Steven Stradbrooke of CoinGeek.com writes that Blockstream CEO Adam Back has engaged in ongoing "efforts to strangle Bitcoin in its cradle", citing Blockstream's "financial incentive to artificially constrain Bitcoin’s capacity to handle transactions. Stradbrooke notes that "otherwise there would be no need for Blockstream’s proprietary off-ramps".

Back invented Hashcash, which is used in the Bitcoin mining process.

Stradbrooke observes:

It quickly became clear that Back’s initial enthusiasm for 8Mb blocks was simply a ruse to buy time while the Core camp maneuvered to outflank its large-block rivals. This duplicity was to become a pattern in Back’s dealings with the Bitcoin community in the years to come.

In February 2016, Back and five Core developers gathered in a Hong Kong hotel with a group of Chinese miners representing a significant chunk of Bitcoin’s hash power. After a contentious discussion that stretched into the wee hours, a deal was struck in which the miners agreed they would “only run Bitcoin Core-compatible consensus systems … for the foreseeable future.”

In exchange, Core agreed that the block size would be raised to 2Mb, plus whatever additional gains could be derived from incorporating Blockstream’s new Segregated Witness (SegWit) software. SegWit worked by stripping the signature data from Bitcoin transactions and replacing them with hashes of signature data, theoretically expanding the number of transactions one could stuff into a block.

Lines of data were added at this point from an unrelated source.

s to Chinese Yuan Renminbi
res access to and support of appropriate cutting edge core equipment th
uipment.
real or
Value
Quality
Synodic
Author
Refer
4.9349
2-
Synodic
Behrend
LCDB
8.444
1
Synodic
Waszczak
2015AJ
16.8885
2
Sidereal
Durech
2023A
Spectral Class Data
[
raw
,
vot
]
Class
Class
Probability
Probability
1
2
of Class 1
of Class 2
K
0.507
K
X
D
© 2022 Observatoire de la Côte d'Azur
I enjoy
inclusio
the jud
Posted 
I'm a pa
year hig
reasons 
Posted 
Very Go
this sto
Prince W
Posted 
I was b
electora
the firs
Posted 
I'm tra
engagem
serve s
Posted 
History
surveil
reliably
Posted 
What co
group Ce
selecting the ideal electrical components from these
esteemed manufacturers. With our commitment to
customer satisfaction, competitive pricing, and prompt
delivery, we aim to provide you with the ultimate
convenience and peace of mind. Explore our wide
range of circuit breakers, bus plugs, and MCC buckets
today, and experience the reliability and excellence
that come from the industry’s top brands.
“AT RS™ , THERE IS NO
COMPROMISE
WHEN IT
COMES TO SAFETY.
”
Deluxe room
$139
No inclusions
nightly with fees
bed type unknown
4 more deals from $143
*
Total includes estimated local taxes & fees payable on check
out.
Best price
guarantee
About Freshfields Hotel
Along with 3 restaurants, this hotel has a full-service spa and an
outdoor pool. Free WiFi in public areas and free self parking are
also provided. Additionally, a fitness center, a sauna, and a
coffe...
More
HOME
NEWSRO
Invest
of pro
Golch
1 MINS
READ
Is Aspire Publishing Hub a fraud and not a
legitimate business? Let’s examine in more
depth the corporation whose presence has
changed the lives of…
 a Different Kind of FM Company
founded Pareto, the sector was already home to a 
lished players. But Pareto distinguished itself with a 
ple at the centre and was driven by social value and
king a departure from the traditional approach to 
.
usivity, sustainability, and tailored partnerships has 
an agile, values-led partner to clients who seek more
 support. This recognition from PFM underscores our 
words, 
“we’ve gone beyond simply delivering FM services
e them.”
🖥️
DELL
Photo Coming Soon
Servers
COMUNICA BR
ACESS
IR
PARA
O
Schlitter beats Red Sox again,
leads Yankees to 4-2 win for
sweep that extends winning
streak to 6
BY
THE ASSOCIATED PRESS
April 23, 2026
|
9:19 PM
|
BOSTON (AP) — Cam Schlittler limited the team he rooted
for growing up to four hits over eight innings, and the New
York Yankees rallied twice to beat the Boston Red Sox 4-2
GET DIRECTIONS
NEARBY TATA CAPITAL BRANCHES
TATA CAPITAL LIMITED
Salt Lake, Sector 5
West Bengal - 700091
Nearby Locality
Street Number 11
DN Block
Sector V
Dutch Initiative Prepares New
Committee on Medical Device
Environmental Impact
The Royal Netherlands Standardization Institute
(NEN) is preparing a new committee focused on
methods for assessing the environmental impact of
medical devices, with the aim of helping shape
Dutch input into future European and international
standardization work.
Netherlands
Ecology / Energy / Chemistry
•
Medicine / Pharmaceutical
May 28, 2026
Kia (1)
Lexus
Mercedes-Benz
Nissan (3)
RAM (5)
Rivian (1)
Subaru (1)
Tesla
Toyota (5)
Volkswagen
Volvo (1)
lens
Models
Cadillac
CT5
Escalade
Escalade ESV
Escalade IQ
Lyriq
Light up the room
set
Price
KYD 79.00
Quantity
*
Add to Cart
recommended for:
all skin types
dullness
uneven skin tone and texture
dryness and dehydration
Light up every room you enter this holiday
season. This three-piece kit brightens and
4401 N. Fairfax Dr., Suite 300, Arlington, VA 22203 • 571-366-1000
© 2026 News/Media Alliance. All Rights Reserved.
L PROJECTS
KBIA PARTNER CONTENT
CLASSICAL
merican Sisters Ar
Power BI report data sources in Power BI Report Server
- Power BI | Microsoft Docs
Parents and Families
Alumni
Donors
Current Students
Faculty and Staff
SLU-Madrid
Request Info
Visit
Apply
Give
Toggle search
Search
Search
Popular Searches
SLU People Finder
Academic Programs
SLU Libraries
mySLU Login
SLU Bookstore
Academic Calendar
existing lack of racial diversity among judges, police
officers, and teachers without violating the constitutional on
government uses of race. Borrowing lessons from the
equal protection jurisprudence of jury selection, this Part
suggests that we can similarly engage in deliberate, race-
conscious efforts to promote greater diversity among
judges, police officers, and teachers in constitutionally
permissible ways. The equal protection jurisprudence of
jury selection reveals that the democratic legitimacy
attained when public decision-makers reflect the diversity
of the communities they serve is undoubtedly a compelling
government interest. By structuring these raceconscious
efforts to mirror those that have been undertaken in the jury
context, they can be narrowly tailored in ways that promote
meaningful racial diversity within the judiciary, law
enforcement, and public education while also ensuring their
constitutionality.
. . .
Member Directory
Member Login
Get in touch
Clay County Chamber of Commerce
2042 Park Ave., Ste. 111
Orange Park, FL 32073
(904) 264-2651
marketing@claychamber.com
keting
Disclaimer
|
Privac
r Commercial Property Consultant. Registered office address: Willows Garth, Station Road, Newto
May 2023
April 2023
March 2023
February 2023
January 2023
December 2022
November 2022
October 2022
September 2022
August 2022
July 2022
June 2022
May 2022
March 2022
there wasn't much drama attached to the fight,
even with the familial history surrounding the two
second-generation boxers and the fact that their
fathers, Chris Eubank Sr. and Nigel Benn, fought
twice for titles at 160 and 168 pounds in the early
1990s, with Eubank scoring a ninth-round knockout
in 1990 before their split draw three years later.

But within months of this deal, Blockstream reneged on the original order of changes, and a shift in the narrative indicated that there would be no block size increase and that any gains would be achieved by SegWit alone. Miners felt betrayed, leading to a second agreement in New York in May 2017 that emphatically stated the protocol would continue with both SegWit and a doubling of the current 1Mb block size.

Stradbrooke describes Blockstream as a future Bitcoin version of Walmart,  "a vertically-integrated custodian that will continue to publicly sing decentralization’s praises even as it consolidates ever greater power in its own hands."

He concludes: "Adam Back wanted to be seen as Bitcoin’s progenitor. Instead, he will go down in history as one of the chief architects of its demise."